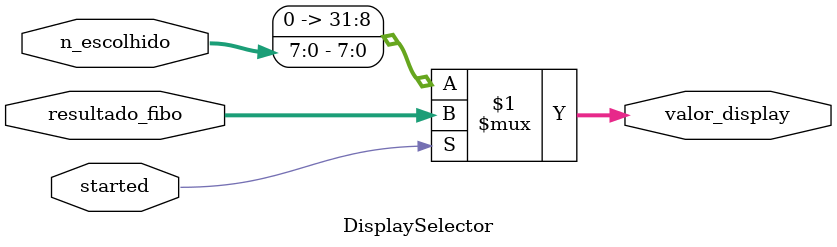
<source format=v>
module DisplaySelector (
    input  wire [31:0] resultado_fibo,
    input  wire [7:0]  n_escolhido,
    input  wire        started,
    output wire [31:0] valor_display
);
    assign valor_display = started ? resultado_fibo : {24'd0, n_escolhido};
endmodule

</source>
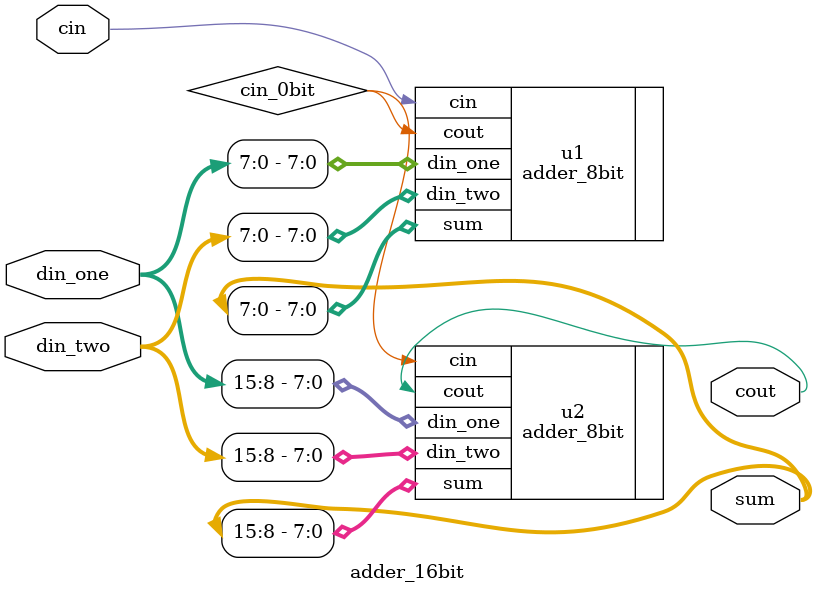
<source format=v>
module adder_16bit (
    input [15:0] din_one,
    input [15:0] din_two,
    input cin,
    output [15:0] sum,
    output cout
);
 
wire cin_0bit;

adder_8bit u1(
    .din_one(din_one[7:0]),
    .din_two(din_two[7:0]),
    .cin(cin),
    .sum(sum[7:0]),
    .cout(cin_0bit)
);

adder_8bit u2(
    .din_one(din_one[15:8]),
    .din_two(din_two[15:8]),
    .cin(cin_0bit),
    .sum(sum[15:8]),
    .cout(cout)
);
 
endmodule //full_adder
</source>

++++++++++

# Your task
Output the whole of the data, unchanged; keep the pictures out.

# Solved exercise
<source format=v>
module DisplaySelector (
    input  wire [31:0] resultado_fibo,
    input  wire [7:0]  n_escolhido,
    input  wire        started,
    output wire [31:0] valor_display
);
    assign valor_display = started ? resultado_fibo : {24'd0, n_escolhido};
endmodule

</source>
<source format=v>
module adder_16bit (
    input [15:0] din_one,
    input [15:0] din_two,
    input cin,
    output [15:0] sum,
    output cout
);
 
wire cin_0bit;

adder_8bit u1(
    .din_one(din_one[7:0]),
    .din_two(din_two[7:0]),
    .cin(cin),
    .sum(sum[7:0]),
    .cout(cin_0bit)
);

adder_8bit u2(
    .din_one(din_one[15:8]),
    .din_two(din_two[15:8]),
    .cin(cin_0bit),
    .sum(sum[15:8]),
    .cout(cout)
);
 
endmodule //full_adder
</source>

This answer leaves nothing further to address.